Sgt. Bryan Frank of the Lomira Police Department was dispatched to the scene at 9:15 a.m. Feb. 10 for the report of a calf near the well-traveled roadway.
Expecting to find the errant dairy animal, Sgt. Frank was surprised to see a small piebald deer with a white head, chest and legs standing calmly in the grassy right-of-way.
Sgt. Frank was able to shoot a couple of photos of the deer before shooing the animal away to safety.

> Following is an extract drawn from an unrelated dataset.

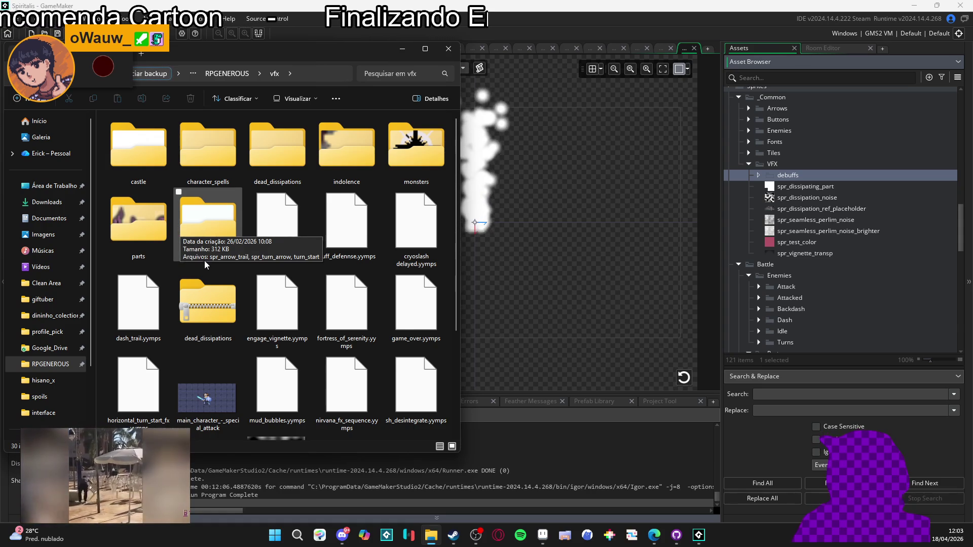
scroll(212, 276, "down", 3)
mouse_move(213, 275)
scroll(213, 275, "up", 3)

According to geneticists, the piebald coloring is attributed to a genetic abnormality that leads to a lack of pigmentation in patched around the body. The Nature Conservancy blog calls it a recessive genetic trait found in about 1% of all whitetails..
White animals tend to have a more difficult time surviving in the wild since predators can spot them more easily. In Wisconsin, white deer are protected by Department of Natural Resources rules and hunters are not allowed to shoot them.
Outside the Chronic Wasting Disease Management Zone CWD MZ, a deer that has some brown hair, even if only a small patch, on any part of the body that is not part of the head, hooves or tarsal glands, is not protected and may be harvested, tagged and registered by a hunter if they have a valid tag for that type of deer (buck or antlerless deer.